EXERCICE 1 =>
Modifiez toutes les lignes de données ci-dessous en remplaçant « chart » par « graph », sans rien changer d'autre. Laissez les images de côté dans votre réponse.
--- EXTRAIT DU TEXTE ---
SDF

20 millions de SDF

Tous les matins à l’arrêt taxi il y’a ce Monsieur qui dort sous des cartons, il n’est pas fou, je le sais pour l’avoir souvent entendu discuter avec des gens à l’arrêt taxi, il a la conversation fluide, cohérente, et il est convainquant.  Je me demande tous les jours quand je le vois, comment c’est possible, je veux dire comment est-ce possible que sans être « fou » ou mentalement « en marge » quelqu’un puisse en arriver à dormir sous des cartons ici chez nous en Afrique, ici chez nous au Cameroun ?

On nous a toujours dit que le lien social est très fort, que la solidarité est une valeur sur laquelle on ne transige pas en terre africaine, encore plus en terre camerounaise dont les étrangers gardent généralement le souvenir d’une terre chaleureuse et accueillante, d’où mon étonnement. Au Cameroun, quelqu’un est toujours le quelqu’un de quelqu’un, si on est frère, on est forcément le frère de quelqu’un, si on est fils ou fille, on est forcément fils ou fille de quelqu’un, etc. alors comment, comment en arrive-t-on là ?Je me suis souvent « amusé » à me demander quel genre de vie il menait, quel genre de personne il était  avant, peut-être que c’était un bon vivant, un bon paresseux qui n’a pas su saisir les opportunités que la vie lui tendait, ou alors  peut-être qu’il avait tout,  qu’il avait une famille, une femme, des enfants, un emploi, peut-être qu’il était respecté dans sa communauté, si c’est le cas ça veut aussi dire qu’il a tout perdu, et qu’il n’a pas pu trouver dans sa famille (puisqu’on en a toujours une en Afrique de près ou de loin) quelqu’un qui a consenti à l’épauler dans cette épreuve ; le plus effrayant pour moi, c’est le fait de réaliser que cela peut m’arriver aussi à moi, cela peut tous nous arriver, on peut tout avoir et tout perdre ! Ce n’est pas le scénario bidon d’un film d’horreur ça, ça s’appelle la vie, la vraie !
---
EXERCICE 2 =>
Répondez aux questions suivantes sur l'extrait consacré au sans-abri.
(a) Où dort l'homme décrit au début de l'extrait ?
(b) Quelle valeur est présentée comme une valeur sur laquelle on ne transige pas en terre africaine ?
(c) Selon la dernière phrase, comment s'appelle ce qui n'est pas « le scénario bidon d'un film d'horreur » ?
--- DONNÉES PRÉSENTÉES ---
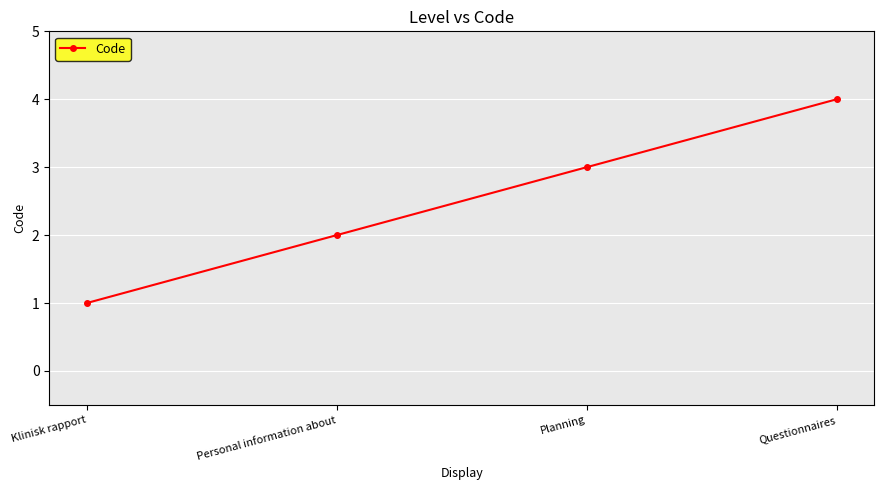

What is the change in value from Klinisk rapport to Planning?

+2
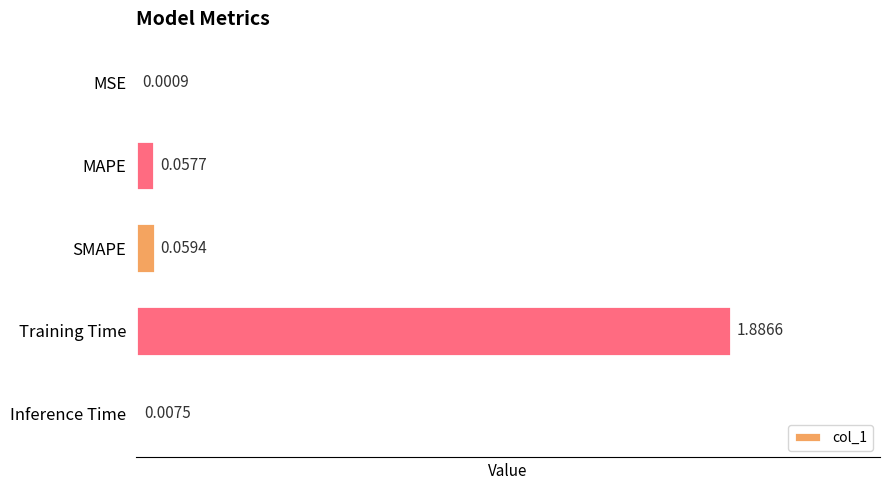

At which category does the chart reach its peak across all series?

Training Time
---
CORRIGÉ 1 =>
What is the change in value from Klinisk rapport to Planning?

+2

At which category does the graph reach its peak across all series?

Training Time

CORRIGÉ 2 =>
(a) Sous des cartons, à l'arrêt taxi.
(b) La solidarité.
(c) La vie, la vraie.